+++ Extracted text

Those acts must be “explicit and realistic”; persons and animals depicted must be such that “a reasonable person” would think them real. The third element of the test is that it must be,
“offensive, disgusting or otherwise of an obscene character”.
That is why many of the examples raised in our debates about works of art simply would not meet the tests described in the Bill.
My Lords, the Minister said that, when he went down to the Charing Cross station, some of the material that he saw certainly succeeded in frightening him. Would he go beyond that and say that it affected him in a manner where he felt that he might commit violence following on from viewing those acts? If I understand the Government’s rapid evidence assessment—it was, as we know from the Committee stage, a highly contested exercise—there was conflicting and contested evidence as to whether simply viewing some of these acts would lead anyone to go out and violently commit those acts themselves against people.
Secondly, the Minister comes to the tests. He uses the words “graphic” and “realistic”. Does he accept that much of the material is produced by consenting adults—much of it may well have consensual acts in its production—and may comprise a great deal of acting? Would he not agree that in acting one may project an image that is threatening or violent, or whatever, in order to be fantastical, and that that is perfectly fine in areas of art? It is rather odd that he uses such tests in this area and says that these tests therefore have a high threshold. Drama is, indeed, about simulating death and many other things. Might the Minister be able to explain that?
My Lords, I was trying to explain that there are three elements to the offence. In our two debates, noble Lords have quoted or referred to certain works of art and suggested that they would be caught; I suggest that none of the examples quoted would be, because those three elements of the test would not have been met.
The noble Baroness asked whether, having viewed these images at Charing Cross police station a couple of weeks ago, I then felt violent or that I would indulge in some offence. I actually felt very sick, because they were pretty disgusting images, and I frankly find it horrific that they are available and that people can see them. I am sorry, but I do not take this very liberal approach of “If it does no harm to the people taking part, why should we worry about it?” I do worry about it, and about the access that people have to that kind of disgusting material. I am afraid that is my position.
My Lords, were the acts that the Minister saw in those videos in themselves illegal? That question has been asked frequently in this debate. Were the people doing these things—and I concede that they were obviously disgusting—doing disgusting legal things or disgusting illegal things?
My Lords, I think that the answer is that some would be covered by offences in this country and some would not, but they were all disgusting. I suspect that we will, in the end, have to come to a value judgment on this matter. Frankly, I want to discuss why the Government would have difficulty with the amendments, and the House will then no doubt want to take a decision on that view—either today or at another stage.

++++++
+++ Entries provided

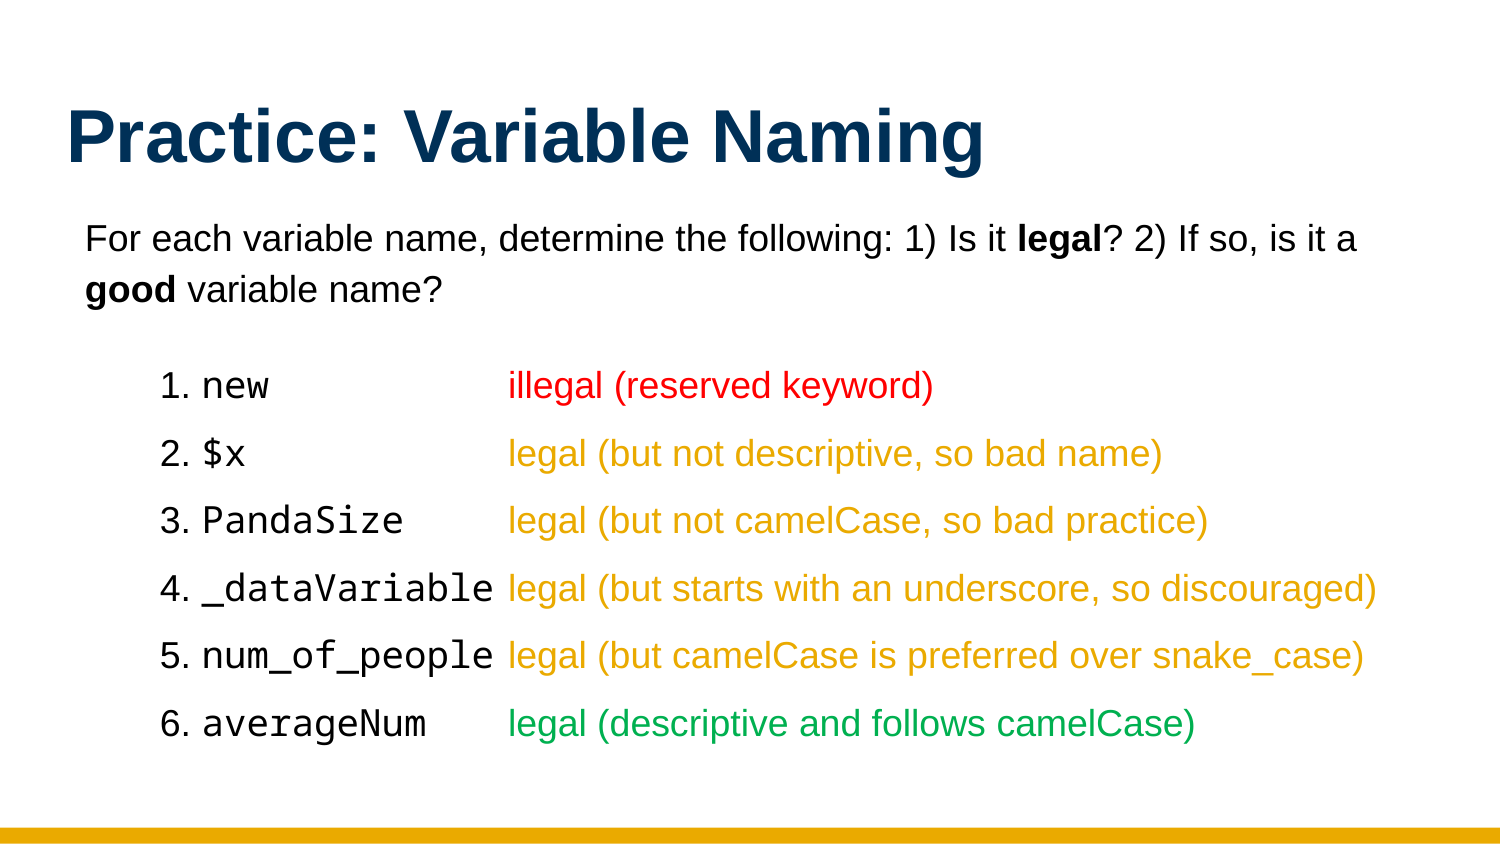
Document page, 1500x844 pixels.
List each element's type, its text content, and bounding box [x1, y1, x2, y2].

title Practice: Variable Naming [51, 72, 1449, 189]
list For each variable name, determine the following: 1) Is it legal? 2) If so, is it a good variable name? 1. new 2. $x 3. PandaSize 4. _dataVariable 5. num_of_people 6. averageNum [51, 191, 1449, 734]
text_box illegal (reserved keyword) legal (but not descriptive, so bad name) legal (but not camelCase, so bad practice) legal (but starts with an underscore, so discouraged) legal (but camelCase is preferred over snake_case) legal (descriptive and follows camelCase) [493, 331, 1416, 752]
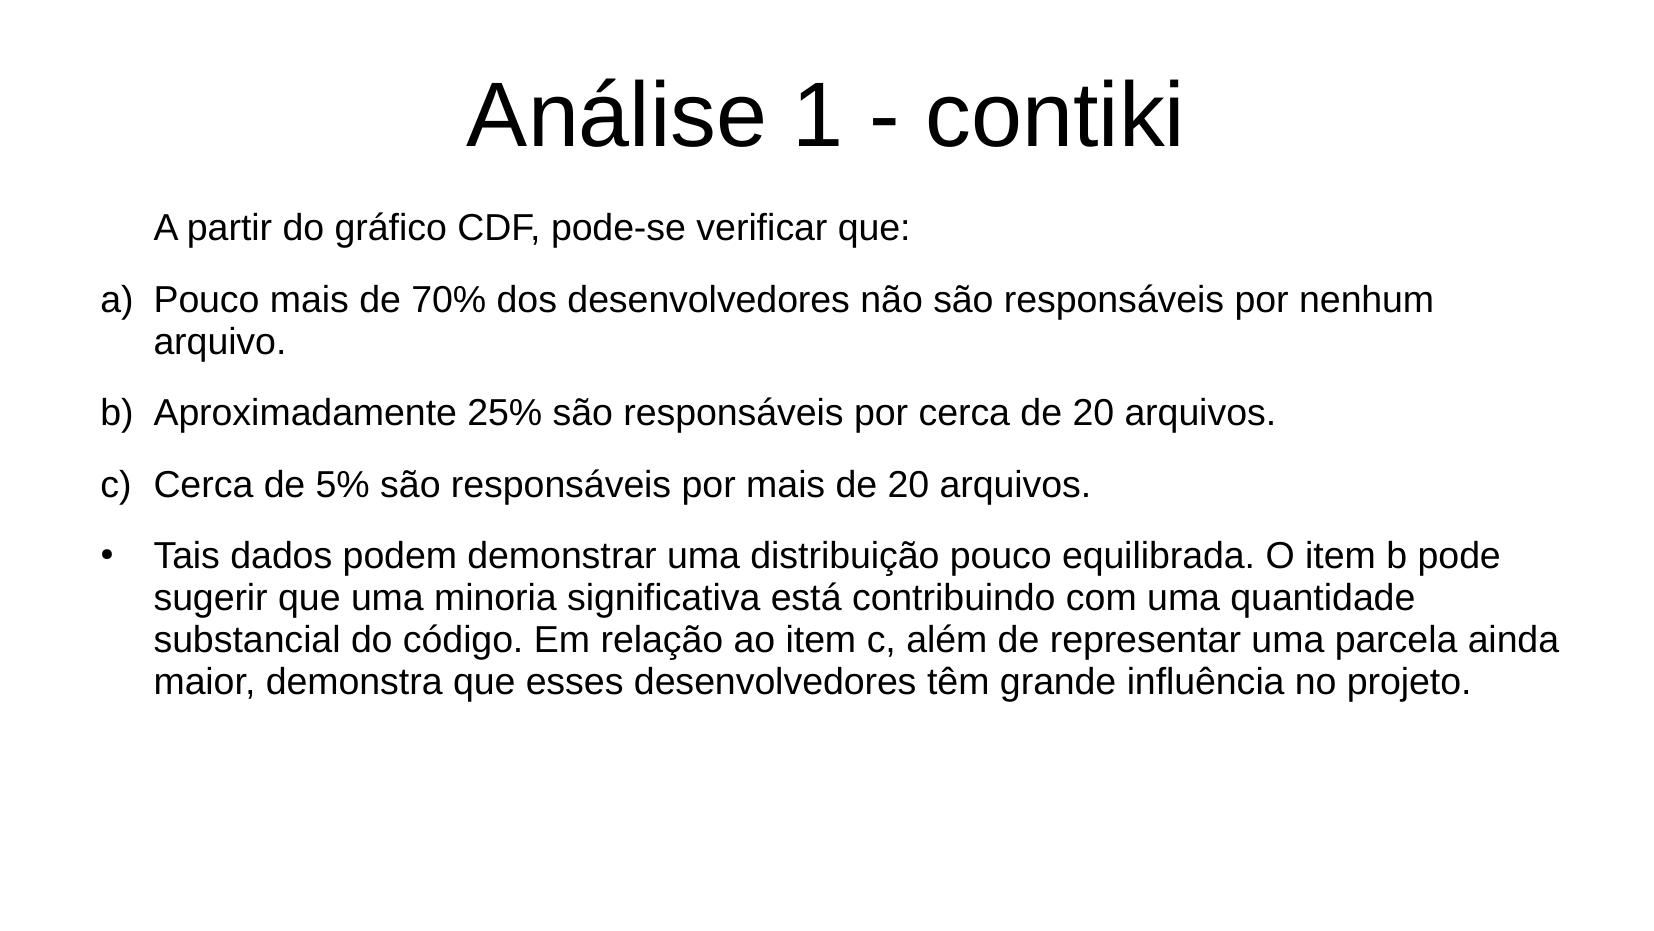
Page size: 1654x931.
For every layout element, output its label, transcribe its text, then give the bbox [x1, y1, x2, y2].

++++++
+++ Entries provided

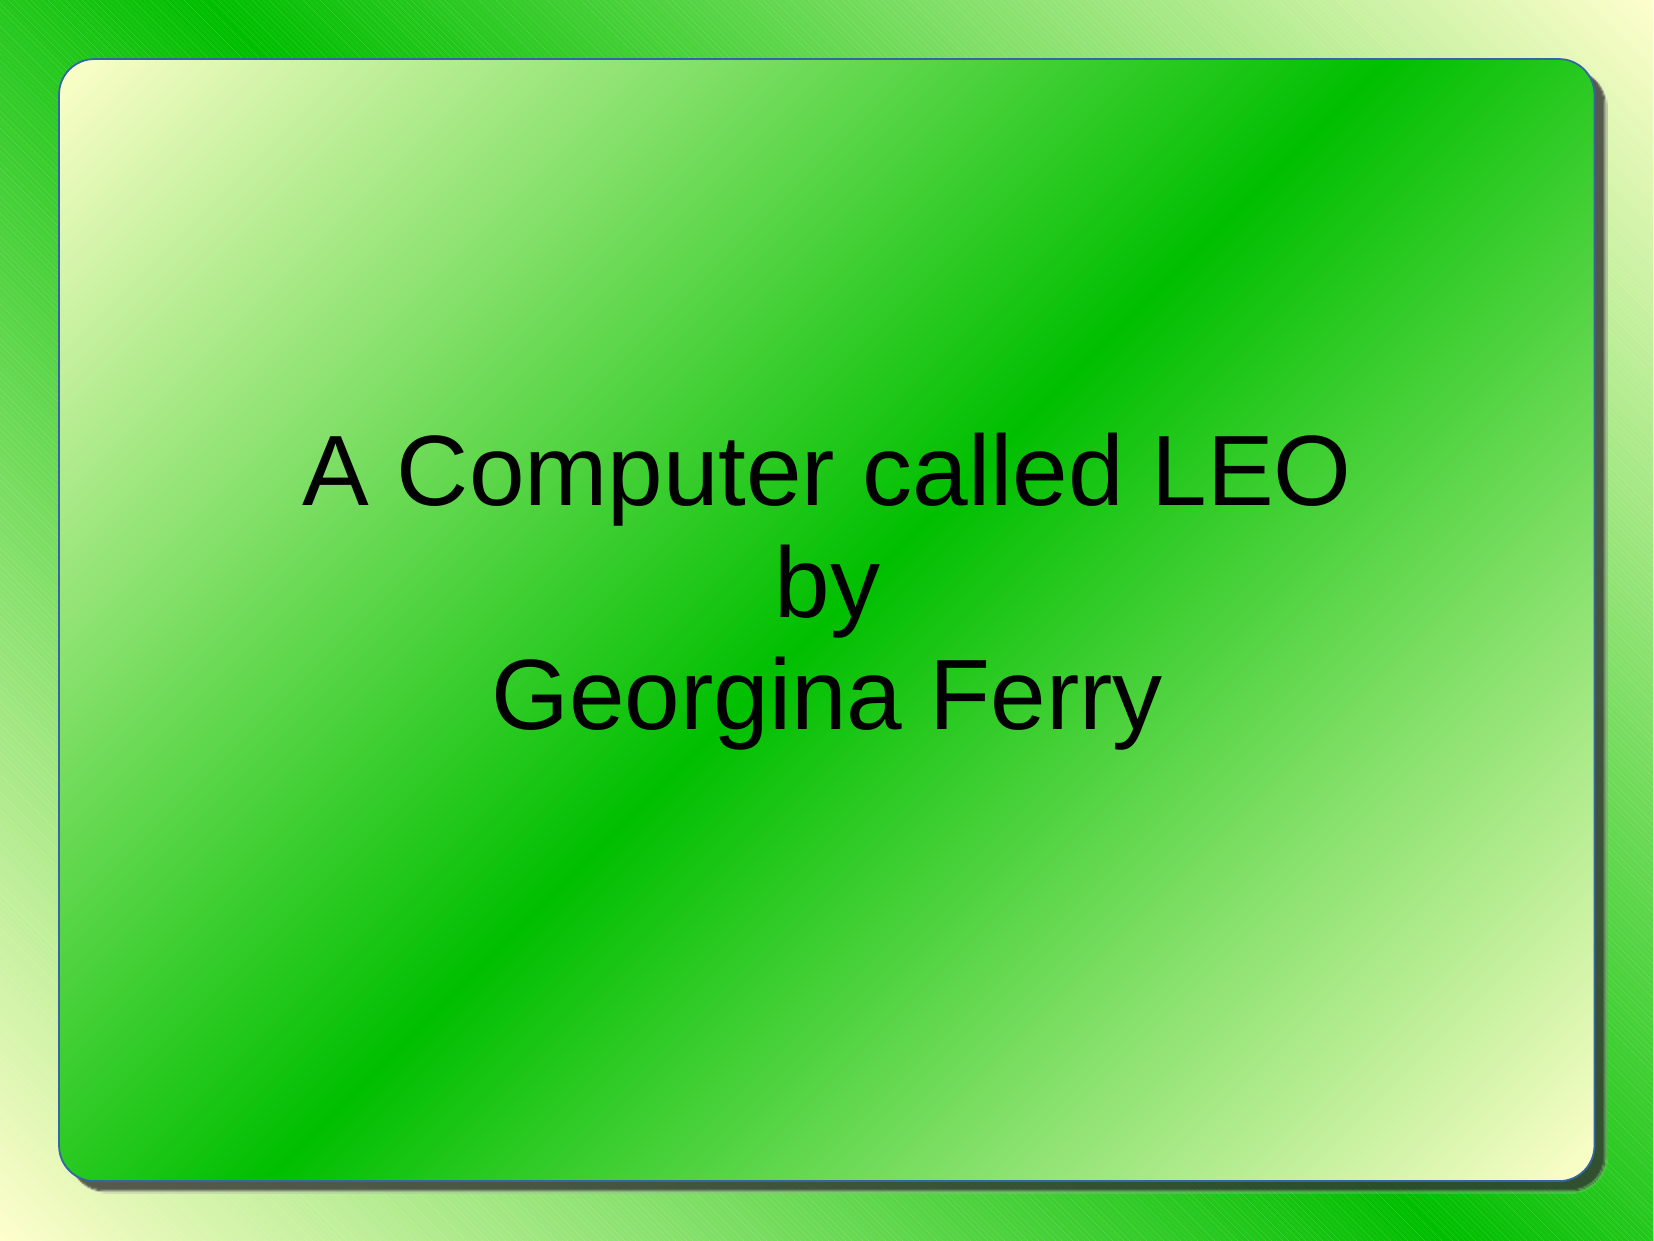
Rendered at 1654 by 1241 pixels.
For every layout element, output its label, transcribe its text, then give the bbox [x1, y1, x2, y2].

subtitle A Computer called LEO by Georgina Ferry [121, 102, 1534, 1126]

++++++

# Problems to work on:
1. Please reproduce the debate excerpt from "Those acts must" up to and including "in the Bill.", substituting "Act" for "Bill".
2. Render this sentence from the debate excerpt in French: "Drama is, indeed, about simulating death and many other things."

# Responses to the tasks:
1.
Those acts must be “explicit and realistic”; persons and animals depicted must be such that “a reasonable person” would think them real. The third element of the test is that it must be,
“offensive, disgusting or otherwise of an obscene character”.
That is why many of the examples raised in our debates about works of art simply would not meet the tests described in the Act.

2. L'art dramatique consiste, en effet, à simuler la mort et bien d'autres choses.